Re: haproxy 1.8.12 / 1.9- 20180623 / stopping process hangs with threads (100% cpu) on -sf reload / FreeBSD

2018-07-20 Thread Willy Tarreau
On Fri, Jul 20, 2018 at 09:56:23PM +0200, PiBa-NL wrote:
> Thanks Christopher & Willy,
> 
> Op 20-7-2018 om 14:26 schreef Willy Tarreau:
> > > Op 20-7-2018 om 10:43 schreef Christopher Faulet:
> > OK finally I've merged it because it obviously fixes a bug.
> > Willy
> 
> Confirmed fixed with current master's:
> HA-Proxy version 1.8.12-5e100b4 2018/07/20
> HA-Proxy version 1.9-dev0-842ed9b 2018/07/20
> 
> (Well at least my reproduction doesn't work anymore.. while it did quite
> easily before.) So thats good ;)

Excellent, thanks for confirming Pieter.
Have a nice week-end!

Willy



Re: haproxy 1.8.12 / 1.9- 20180623 / stopping process hangs with threads (100% cpu) on -sf reload / FreeBSD

2018-07-20 Thread PiBa-NL

Thanks Christopher & Willy,

Op 20-7-2018 om 14:26 schreef Willy Tarreau:

Op 20-7-2018 om 10:43 schreef Christopher Faulet:

OK finally I've merged it because it obviously fixes a bug.

# [SUPPLIED INFORMATION]
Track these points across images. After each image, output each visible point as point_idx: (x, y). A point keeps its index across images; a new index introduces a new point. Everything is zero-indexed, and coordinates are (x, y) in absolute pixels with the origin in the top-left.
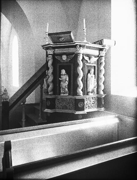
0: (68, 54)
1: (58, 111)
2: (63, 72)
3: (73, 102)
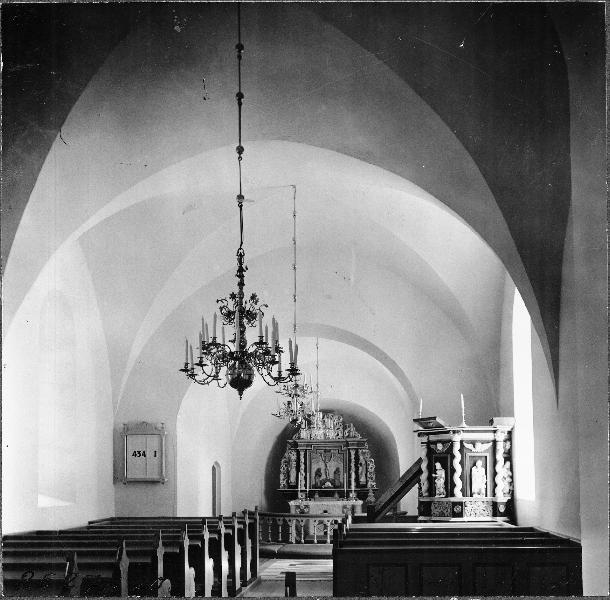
0: (443, 442)
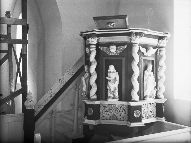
0: (118, 45)
1: (103, 122)
2: (112, 68)
3: (126, 110)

# [EXERCISE BRIEF]
Extend the haproxy mailing list thread about the FreeBSD reload hang, starting right after its last line. The listing comes from a different source than the thread above.

# [FINAL ANSWER]
Willy


Confirmed fixed with current master's:
HA-Proxy version 1.8.12-5e100b4 2018/07/20
HA-Proxy version 1.9-dev0-842ed9b 2018/07/20

(Well at least my reproduction doesn't work anymore.. while it did quite 
easily before.) So thats good ;)


Regards,
PiBa-NL (Pieter)




Re: haproxy 1.8.12 / 1.9- 20180623 / stopping process hangs with threads (100% cpu) on -sf reload / FreeBSD

2018-07-20 Thread Willy Tarreau
On Fri, Jul 20, 2018 at 10:43:13AM +0200, Christopher Faulet wrote:
> Damn! I forgot to check that. We talked about it 30 min ago though!

OK finally I've merged it because it obviously fixes a bug and William
wants to prepare another release which I think is a good idea. We can
revisit this later if it's not enough anyway.

Willy



Re: haproxy 1.8.12 / 1.9- 20180623 / stopping process hangs with threads (100% cpu) on -sf reload / FreeBSD

2018-07-20 Thread Christopher Faulet

Le 20/07/2018 à 10:38, Willy Tarreau a écrit :

On Fri, Jul 20, 2018 at 10:27:42AM +0200, Christopher Faulet wrote:

In thread_sync_barrier, we exit when all threads have set their own bit in the
barrier mask. It is done by comparing it to all_threads_mask. But we must not
use a simple equality to do so, becaue all_threads_mask may change. Since commit
ba86c6c25 ("MINOR: threads: Be sure to remove threads from all_threads_mask on
exit"), when a thread exit, its bit is removed from all_threads_mask. Instead,
we must use a bitwise AND to test is all bits of all_threads_mask are set.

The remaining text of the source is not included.